After Monday night, the 4-0 lead (and later 5-1) felt like 10-0. I mean, I know it’s never really that close against a team as good as the Tigers — the ninth inning was a nice reminder, eh? — but it felt like a huge relief after watching the Yankees try to hang on to those 1-0 leads the last two nights. They could have added more runs in the eighth — the first two runners reached but Drew (pop-up), Gregorio Petit (strikeout), and Ellsbury (pop-up) couldn’t capitalize — but they ultimately didn’t need ’em. Runs are cool. I like runs.
Nasty Nate In Your Area
Nathan Eovaldi’s three starts in pinstripes have gotten progressively better. He took the ball into the eighth inning on Tuesday night — Joe Girardi yanked him with his pitch count sitting at 94 following a leadoff double in the eighth — and held the high-powered Tigers to one run on eight hits and a walk. The run scored after the Yankees took their 4-0 lead and was the result of a double, a wild pitch, and a sac fly. That was all the Tigers got off the starter.
Eovaldi was helped out by a real nice play by Teixeira, who went home with Anthony Gose’s chopper in the third inning rather than try for the double play or just take the out at first. (The runner was caught in a rundown between third and home and eventually tagged out.) Gose is too quick, so a double play wasn’t happening, and I’m not even sure Teixeira could have beaten Gose to first base after coming in to field the chopper. Saved a run early in the game and really helped Eovaldi settle into.
Eovaldi had just one 1-2-3 inning but was bailed out by four double plays, including one he started after catching a line drive hit at his chest. It was one of those “the ball caught him” plays. Eovaldi recorded 17 of his 21 outs on the infield and while he did allowed eight hits in seven innings, more than a few of them were ground balls through holes created by the shift. The Yankees really suck at shifting. For the first time as a Yankee, Eovaldi seemed in control of a game and he did it against a great offense. Nice job, Nate.
Leftovers
Dellin Betances retired three straight after replacing Eovaldi to strand a runner at second in the eighth. He threw ten pitches and four were fastballs. Not a big sample but he still seems to be leaning on that breaking ball. Chris Martin struck out two and allowed two hits before giving way to not-the-closer Andrew Miller, who walked two batters (the second walk forced in a run!) before getting the final out for his fifth save in five chances. Never easy.

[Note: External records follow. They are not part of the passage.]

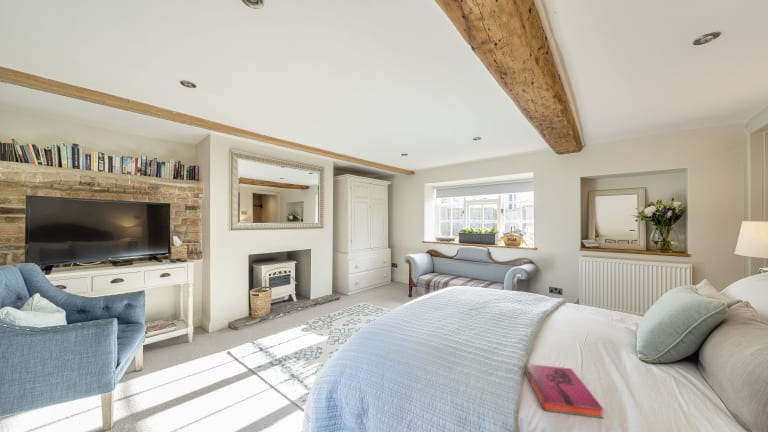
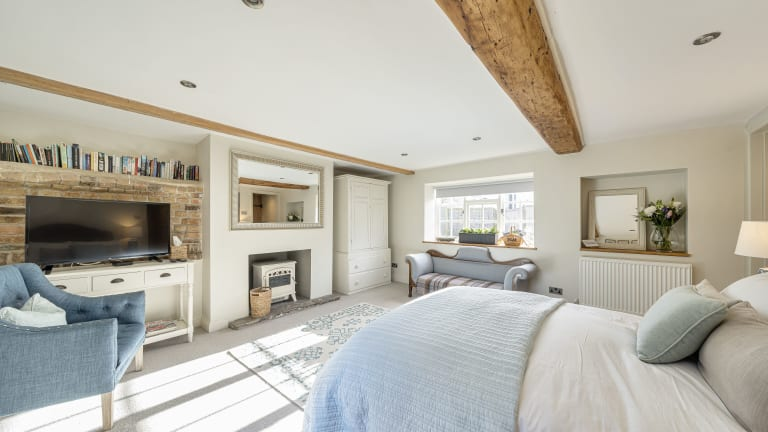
- hardback book [523,363,605,419]
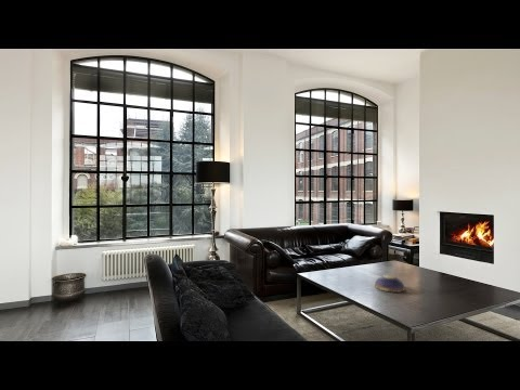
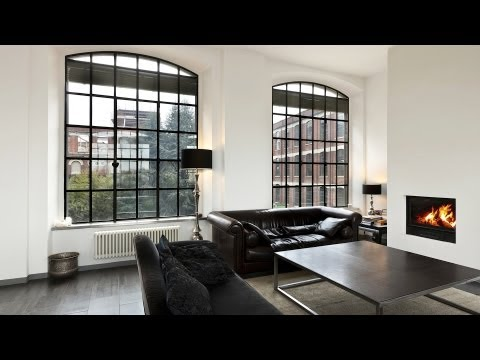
- decorative bowl [374,274,406,294]
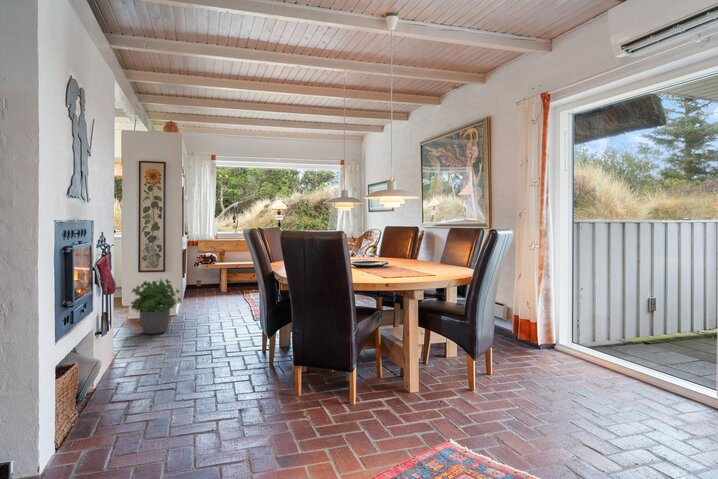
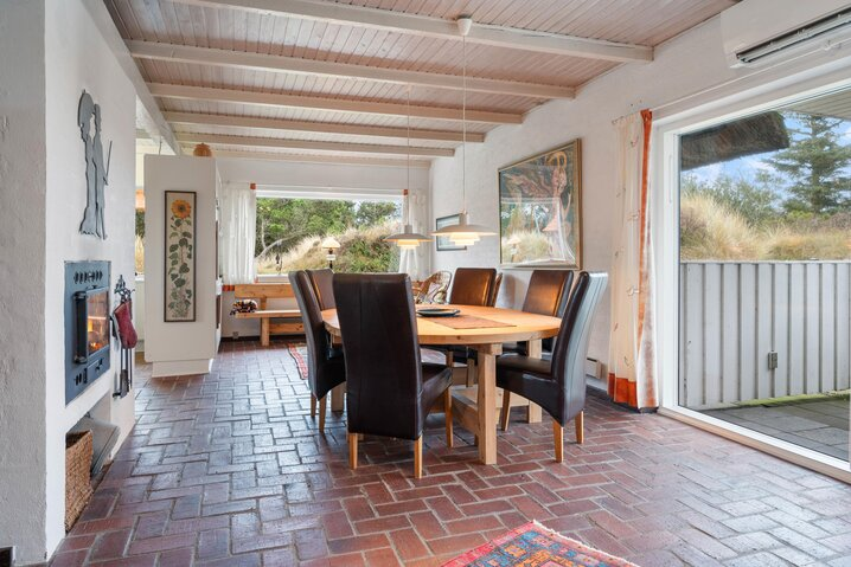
- potted plant [130,277,182,335]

The Yankees had eight hits and they all came from four players: Gardner and Drew had two apiece, Teixeira had one hit, and Young had three hits. Young went 3-for-3 with a homer and two walks. He’s been awesome. The rest of the lineup went a combined 0-for-20. The Yankees drew eight walks and only struck out five times. Is that good? That seems good.
Brian McCann tried to bunt to beat the shift in the third inning but failed. Kyle Lobstein, who kept the Yankees off-balance with soft stuff for six innings, fielded the ball and threw him out with ease. Why McCann bunted with a man on first and two outs, I have no idea. Two outs! Swing the bat in that spot.
And finally, I wasn’t joking when I said the Yankees suck at the shift. They came into the game allowing a .314 BABIP on ground balls. The MLB average is .238. Good grief. Ban the shift because the Yankees stink at it.
Box Score, WPA Graph & Standings
Here are the box score, video highlights, and updated standings. Also make sure you check out our ultra-important Bullpen Workload page and much less important Announcer Standings page. Here is the win probability graph:
Source: FanGraphs
Up Next
The Yankees and Tigers will play game three of this four-game series on Wednesday night. Fifth starter Adam Warren draws perennial Cy Young contender David Price. Fun!